Size (in bytes) of notes and .tbx


(Mitch) #1

Dear all,

I would like to get a better understanding which notes contribute how much to the overall file size. Looking at http://www.acrobatfaq.com/atbref7/aTbRefSiteMap.html for “size” didn’t help.

I have a file which 56 is 2.2MB on disk. Looks reasonable, but as I tended to import a lot of .pdf at the beginning I would like to figure out if there are some remnants which take space which could be released.

Best regards
Michael


(Mark Anderson) #2

Under-the-hood a TBX file is just plain text XML - within that the biggest contributors of data are those aspects above adding most data. If you use a lot of embedded images or picture adornments those will be adding a data. For any given note or agent’s text ($Text), more text equals more data per note and (I’d assume) more/more complex RTF formatting of the text creates more data than text with little or no formatting.
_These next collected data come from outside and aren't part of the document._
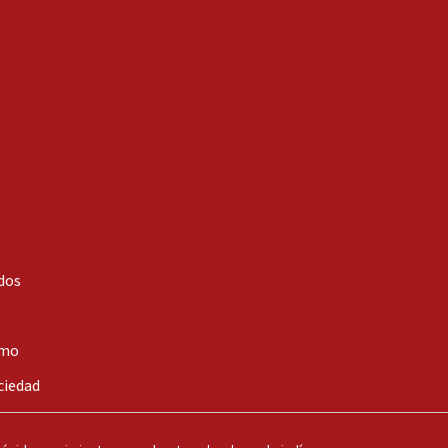
dos
smo
ciedad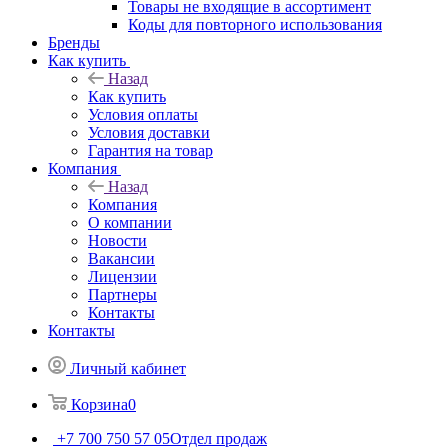
Товары не входящие в ассортимент
Коды для повторного использования
Бренды
Как купить
Назад
Как купить
Условия оплаты
Условия доставки
Гарантия на товар
Компания
Назад
Компания
О компании
Новости
Вакансии
Лицензии
Партнеры
Контакты
Контакты
Личный кабинет
Корзина
0
+7 700 750 57 05
Отдел продаж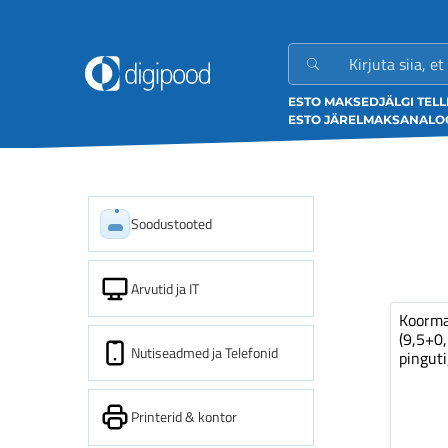
ESTO MAKSED
JÄLGI TEL
ESTO JÄRELMAKS
ANALOO
Soodustooted
Arvutid ja IT
Koorm
(9,5+0
Nutiseadmed ja Telefonid
pinguti
Printerid & kontor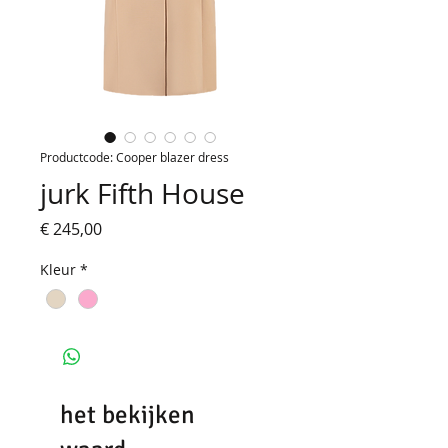
Productcode: Cooper blazer dress
jurk Fifth House
Prijs
€ 245,00
Kleur
*
het bekijken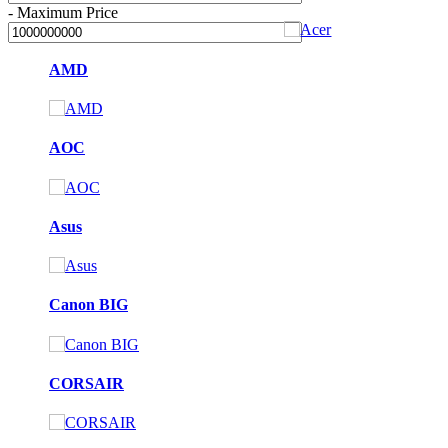
-
Maximum Price
AMD
AOC
Asus
Canon BIG
CORSAIR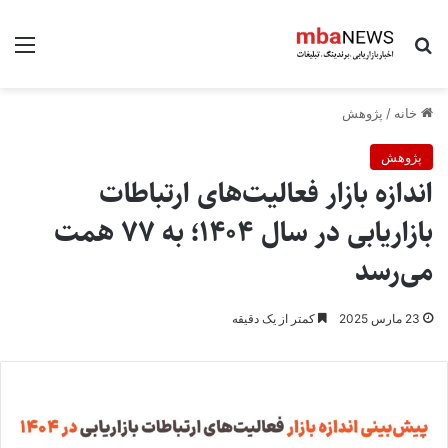
جستجو برای
منو
خانه
/
پژوهش
پژوهش
اندازه بازار فعالیت‌های ارتباطات
بازاریابی در سال ۱۴۰۴؛ به ۷۷ همت
می‌رسد
23 مارس 2025
کمتر از یک دقیقه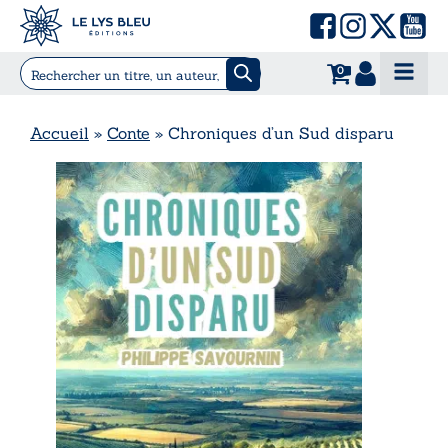
0
Accueil
»
Conte
»
Chroniques d’un Sud disparu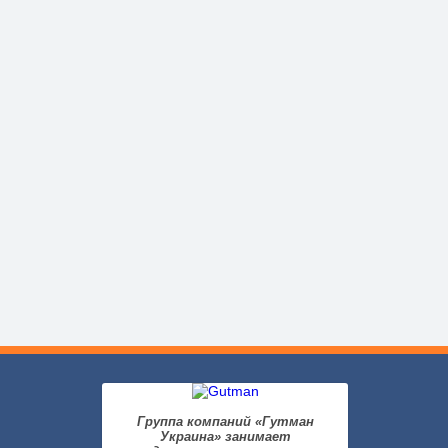
Группа компаний «Гутман
Украина» занимает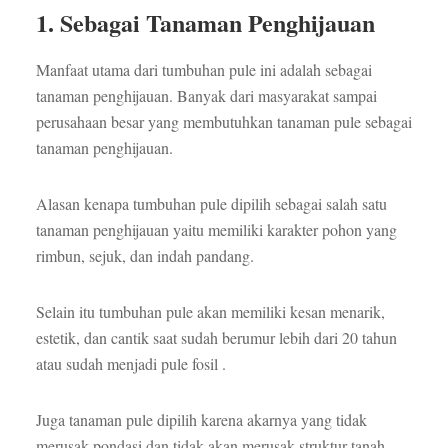
1. Sebagai Tanaman Penghijauan
Manfaat utama dari tumbuhan pule ini adalah sebagai
tanaman penghijauan. Banyak dari masyarakat sampai
perusahaan besar yang membutuhkan tanaman pule sebagai
tanaman penghijauan.
Alasan kenapa tumbuhan pule dipilih sebagai salah satu
tanaman penghijauan yaitu memiliki karakter pohon yang
rimbun, sejuk, dan indah pandang.
Selain itu tumbuhan pule akan memiliki kesan menarik,
estetik, dan cantik saat sudah berumur lebih dari 20 tahun
atau sudah menjadi pule fosil .
Juga tanaman pule dipilih karena akarnya yang tidak
merusak pondasi dan tidak akan merusak struktur tanah.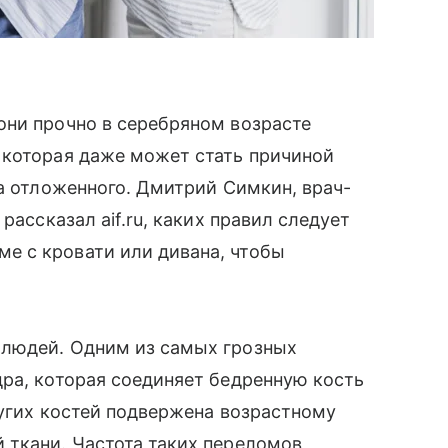
они прочно в серебряном возрасте
 которая даже может стать причиной
 а отложенного. Дмитрий Симкин, врач-
рассказал aif.ru, каких правил следует
е с кровати или дивана, чтобы
 людей. Одним из самых грозных
ра, которая соединяет бедренную кость
ругих костей подвержена возрастному
 ткани. Частота таких переломов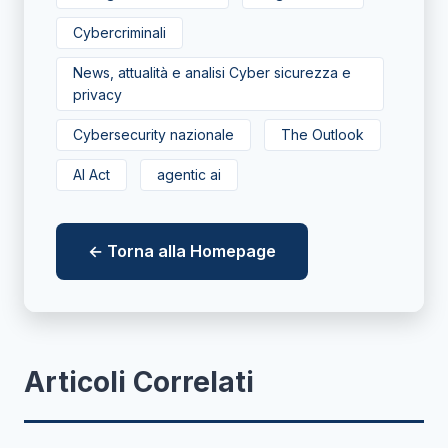
Cybercriminali
News, attualità e analisi Cyber sicurezza e
privacy
Cybersecurity nazionale
The Outlook
AI Act
agentic ai
← Torna alla Homepage
Articoli Correlati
In data terms one note with lots of $Text won’t take more space than the same text divided across several smaller notes. However, your TBX may run more smoothly. I think Tinderbox’s design started out thinking in terms of small notes - i.e. at worst it doesn’t optimise for large notes as you can always split them into smaller more manageable size

Put in perspective, this is aTbRef’s source TBX:

atbref-counts1

… is 10.8 MB on disk (1.9MB zipped). The TBX uses no images, the latter being stored externally as being used mainly with HTML (as per my original design when embedding images was harder) The images folder of 261 items comes to 7.6MB, which zips to 7.4MB as the images are already well-optimised. If I added them to the TBX I think it would likely add about 7-8 MB in size, noting that some images are re-used and therefore might need embedding in multiple places.

However, please don’t misread the above as an argument against images. If you like them in your doc, please use them, that’s why they are supported.

[edit: typo]


(Mitch) #3

Hi Mark, thats quite impressive how small TbRef’s source TBX is. I am very satisfied with the snappiness and file size of my tbx here. I just wondered if there are some really large notes buried somewhere which I don’t need anymore. But sorting all notes by word count showed only a few larger ones in my TRASH-container.